RECORDS SUPPLIED Start Marker
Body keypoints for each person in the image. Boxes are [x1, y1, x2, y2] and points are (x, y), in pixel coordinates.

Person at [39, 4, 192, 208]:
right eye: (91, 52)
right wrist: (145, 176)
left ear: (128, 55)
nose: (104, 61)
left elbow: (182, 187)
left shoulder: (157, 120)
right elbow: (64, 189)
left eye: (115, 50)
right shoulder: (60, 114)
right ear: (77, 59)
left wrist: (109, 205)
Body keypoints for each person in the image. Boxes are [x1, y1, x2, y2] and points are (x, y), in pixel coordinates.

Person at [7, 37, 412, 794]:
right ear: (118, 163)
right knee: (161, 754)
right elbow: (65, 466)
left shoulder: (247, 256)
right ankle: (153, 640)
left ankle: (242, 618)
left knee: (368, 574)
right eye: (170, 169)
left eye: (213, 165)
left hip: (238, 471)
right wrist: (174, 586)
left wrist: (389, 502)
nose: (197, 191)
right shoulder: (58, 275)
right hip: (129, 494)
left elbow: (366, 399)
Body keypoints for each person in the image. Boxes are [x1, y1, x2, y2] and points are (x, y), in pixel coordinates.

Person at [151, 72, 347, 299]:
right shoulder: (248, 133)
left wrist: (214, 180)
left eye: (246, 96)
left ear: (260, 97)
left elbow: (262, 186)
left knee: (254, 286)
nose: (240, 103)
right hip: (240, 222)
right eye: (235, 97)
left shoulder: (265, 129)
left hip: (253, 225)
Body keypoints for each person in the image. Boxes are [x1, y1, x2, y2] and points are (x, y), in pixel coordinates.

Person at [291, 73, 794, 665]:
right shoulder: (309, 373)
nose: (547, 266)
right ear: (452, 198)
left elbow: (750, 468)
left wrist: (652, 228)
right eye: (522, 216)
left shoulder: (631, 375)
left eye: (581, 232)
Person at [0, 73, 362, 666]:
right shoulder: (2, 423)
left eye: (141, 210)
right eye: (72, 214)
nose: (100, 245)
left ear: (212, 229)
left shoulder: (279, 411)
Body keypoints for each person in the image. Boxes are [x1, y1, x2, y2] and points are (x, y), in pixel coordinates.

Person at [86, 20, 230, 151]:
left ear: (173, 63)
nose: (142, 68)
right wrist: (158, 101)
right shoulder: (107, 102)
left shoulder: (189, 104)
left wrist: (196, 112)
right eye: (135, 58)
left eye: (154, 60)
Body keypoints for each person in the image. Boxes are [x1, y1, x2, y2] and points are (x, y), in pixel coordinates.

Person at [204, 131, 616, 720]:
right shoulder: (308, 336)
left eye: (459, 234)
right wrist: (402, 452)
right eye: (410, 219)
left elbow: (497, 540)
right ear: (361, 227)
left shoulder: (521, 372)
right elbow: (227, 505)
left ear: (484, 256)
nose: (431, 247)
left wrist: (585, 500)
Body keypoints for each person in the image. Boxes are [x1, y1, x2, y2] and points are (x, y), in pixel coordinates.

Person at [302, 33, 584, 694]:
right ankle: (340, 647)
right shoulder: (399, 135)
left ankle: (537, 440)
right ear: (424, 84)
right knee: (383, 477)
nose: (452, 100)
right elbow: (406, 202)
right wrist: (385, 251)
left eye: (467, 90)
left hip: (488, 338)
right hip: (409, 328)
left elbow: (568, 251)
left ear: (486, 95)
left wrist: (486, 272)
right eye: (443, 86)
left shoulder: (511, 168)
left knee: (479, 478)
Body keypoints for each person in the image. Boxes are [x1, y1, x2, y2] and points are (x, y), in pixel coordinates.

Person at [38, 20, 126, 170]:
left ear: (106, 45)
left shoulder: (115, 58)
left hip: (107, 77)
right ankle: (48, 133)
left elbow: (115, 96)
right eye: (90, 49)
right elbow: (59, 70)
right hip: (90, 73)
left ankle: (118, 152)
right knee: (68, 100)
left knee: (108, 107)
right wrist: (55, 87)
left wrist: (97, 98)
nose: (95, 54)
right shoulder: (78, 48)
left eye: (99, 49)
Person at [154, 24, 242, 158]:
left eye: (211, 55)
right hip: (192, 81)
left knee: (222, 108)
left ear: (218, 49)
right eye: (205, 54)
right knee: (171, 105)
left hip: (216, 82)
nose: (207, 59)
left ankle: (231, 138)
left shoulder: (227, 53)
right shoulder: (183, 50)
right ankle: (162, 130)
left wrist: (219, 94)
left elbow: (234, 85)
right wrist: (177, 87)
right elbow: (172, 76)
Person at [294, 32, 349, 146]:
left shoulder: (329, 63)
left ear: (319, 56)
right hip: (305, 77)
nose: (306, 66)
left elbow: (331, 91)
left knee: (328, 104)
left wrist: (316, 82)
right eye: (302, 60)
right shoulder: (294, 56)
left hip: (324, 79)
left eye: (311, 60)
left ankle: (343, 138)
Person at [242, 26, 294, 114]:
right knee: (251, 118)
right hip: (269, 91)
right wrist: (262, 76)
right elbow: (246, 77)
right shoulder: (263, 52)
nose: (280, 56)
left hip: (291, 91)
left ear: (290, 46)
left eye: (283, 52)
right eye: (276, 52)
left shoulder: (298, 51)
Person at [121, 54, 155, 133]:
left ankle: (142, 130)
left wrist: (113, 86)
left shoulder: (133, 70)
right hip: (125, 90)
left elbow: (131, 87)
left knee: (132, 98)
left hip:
RECORDS SUPPLIED End Marker
● PROBLEM DETAILS: Check each line in the records above for the word "ankle". Return those that have it.

● RESULT FOR THIS TASK:
right ankle: (153, 640)
left ankle: (242, 618)
right ankle: (340, 647)
left ankle: (537, 440)
right ankle: (48, 133)
left ankle: (118, 152)
left ankle: (231, 138)
right ankle: (162, 130)
left ankle: (343, 138)
left ankle: (142, 130)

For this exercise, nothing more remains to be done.